Smoking has a wide variety of health effects and can affect just about every organ in the body. But one of the organs that is most directly affected is the lungs. This is maybe not surprising as this is the organ in direct contact with cigarette smoke.
The lungs are organs of respiration. They are designed to carry air that contains oxygen and pass this oxygen to the blood stream. Everybody has two lungs that are divided into lobes.
When somebody starts smoking this causes irritation of the cells lining the air tubes within the lungs (the bronchi and bronchioles). One of the body’s basic responses to this is to produce mucus. This mucus can reduce the diameter of the airtubes making it more difficult to breathe. Have you heard of a ‘smoker’s cough’? This is when a smoker coughs up this mucus.
In a healthy person, there are cells lining the lungs and upper respiratory tract that have small hair-like projections called cilia present. These beat to move dust and debris out of the lungs. They are a bit like the lung’s own broom sweeping team. Smoking kills these cells so that their cleaning function is no longer carried out. Dust and particles can then accumulate which is one of the reasons that smokers often complain of respiratory diseases.
One of the gases in cigarette smoke is carbon monoxide. This gas interferes with the process of oxygenation of blood in the lungs. In fact if you inhale too much carbon monoxide you will suffocate and die. This gas is present in car exhaust fumes and is responsible for the deaths of many people each year using this as a form of suicide.
The air sacs in your lungs where oxygen is passed to the blood are called alveoli. These have a very large surface area – about the size of a tennis court. Every time that you smoke you kill some of these alveoli. These structures can’t grow back, so once they are destroyed, that’s it. Is it any wonder that smokers find it difficult to breathe due to minor exertion, such as walking up stairs?

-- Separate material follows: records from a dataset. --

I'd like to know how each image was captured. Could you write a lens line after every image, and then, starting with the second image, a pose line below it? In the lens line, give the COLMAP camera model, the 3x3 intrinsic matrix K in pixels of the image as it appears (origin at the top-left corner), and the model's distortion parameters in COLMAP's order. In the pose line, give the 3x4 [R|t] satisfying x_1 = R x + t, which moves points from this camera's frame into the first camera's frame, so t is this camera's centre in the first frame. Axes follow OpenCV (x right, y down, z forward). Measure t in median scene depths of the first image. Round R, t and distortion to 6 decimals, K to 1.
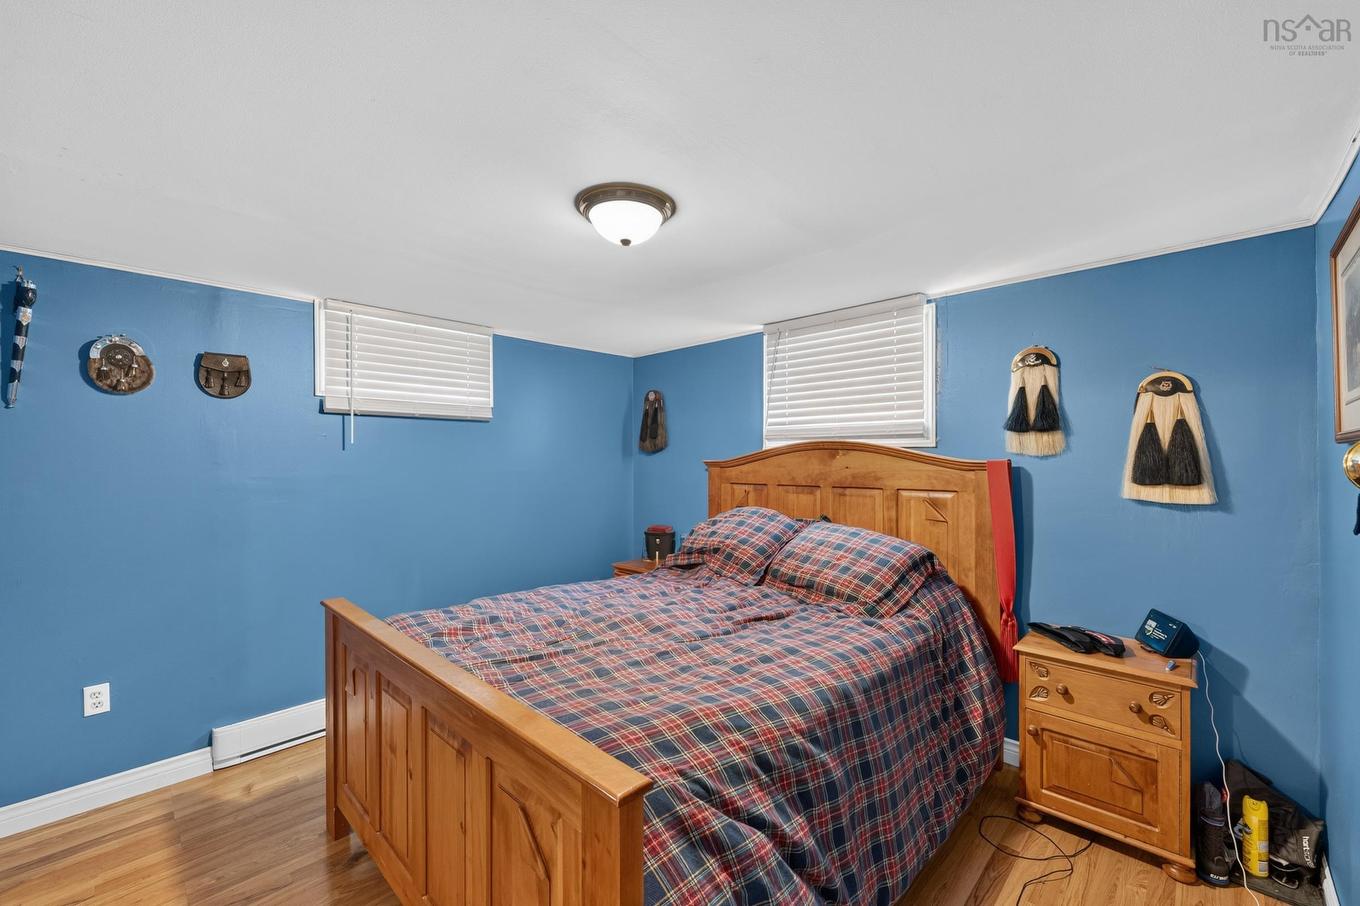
lens RADIAL K [[550.2, 0, 679.9], [0, 550.2, 455.2], [0, 0, 1]] dist [-0.009288, -0.000074]
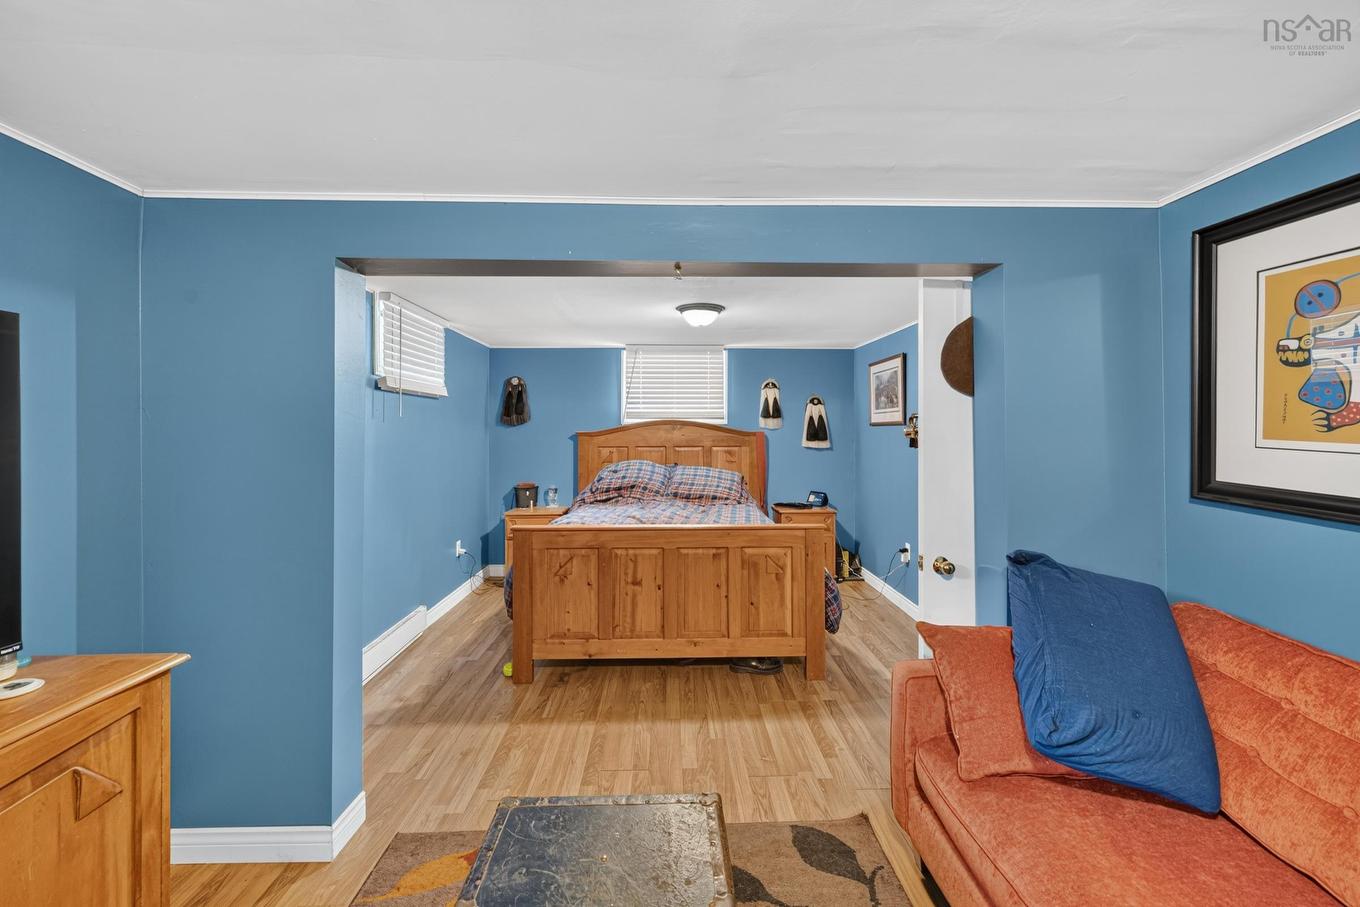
lens RADIAL K [[550.2, 0, 691.9], [0, 550.2, 429.0], [0, 0, 1]] dist [-0.009288, -0.000074]
pose [[0.693992, 0.002181, 0.719979, -1.047622], [-0.005309, 0.999984, 0.002088, -0.001774], [-0.719963, -0.005271, 0.693993, -0.274064]]
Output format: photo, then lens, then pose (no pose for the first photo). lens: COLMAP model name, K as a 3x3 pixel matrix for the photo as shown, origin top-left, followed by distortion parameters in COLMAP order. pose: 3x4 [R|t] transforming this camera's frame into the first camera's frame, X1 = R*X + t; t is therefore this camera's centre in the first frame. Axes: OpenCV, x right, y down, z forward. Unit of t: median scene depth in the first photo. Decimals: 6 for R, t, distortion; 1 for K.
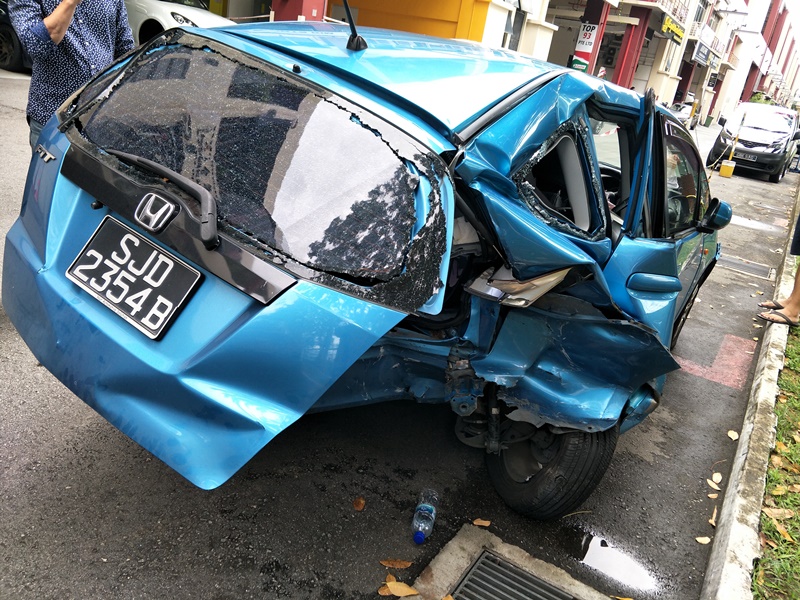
lens RADIAL K [[645.9, 0, 398.1], [0, 645.9, 302.8], [0, 0, 1]] dist [0.057765, -0.083275]
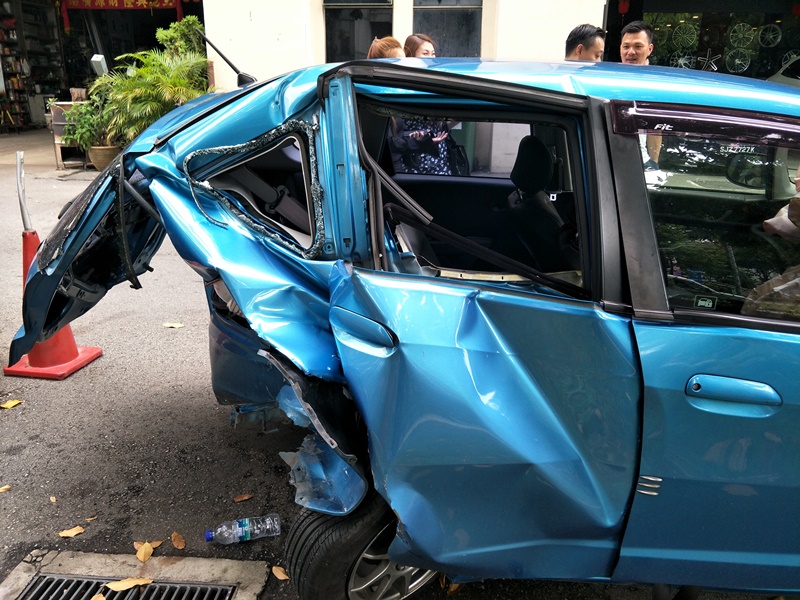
lens RADIAL K [[645.9, 0, 403.3], [0, 645.9, 304.7], [0, 0, 1]] dist [0.057765, -0.083275]
pose [[0.467599, 0.114458, -0.876499, 1.078551], [-0.248397, 0.968640, -0.006025, -0.064444], [0.848322, 0.220537, 0.481366, 0.713815]]
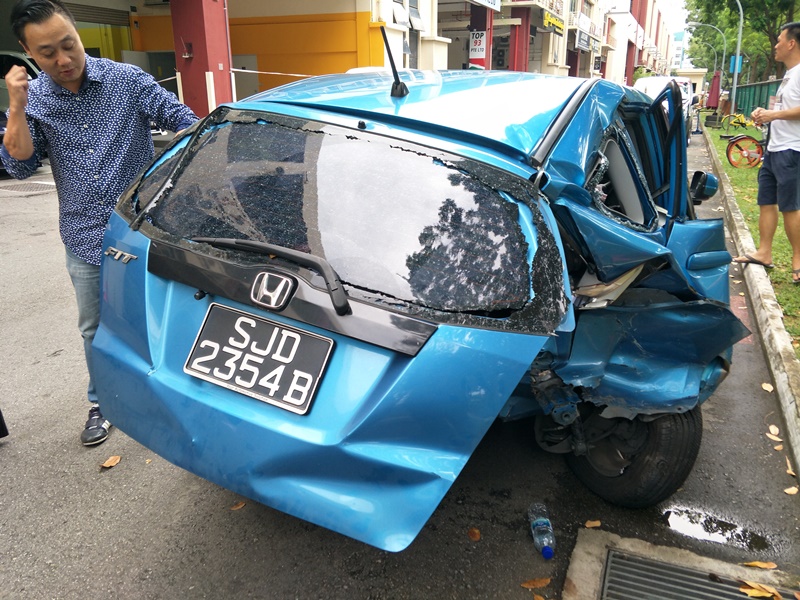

The long-term effect of smoking on the lungs is quite well documented. Cancer of the lungs is largely due to smoking. It is estimated that 87% of cases of lung cancer in the US are smoking related. Smoking is the primary cause behind a condition called COPD (Chronic Obstructive Pulmonary Disease). Patients with this condition find it very difficult to breathe because their airways have become so obstructed.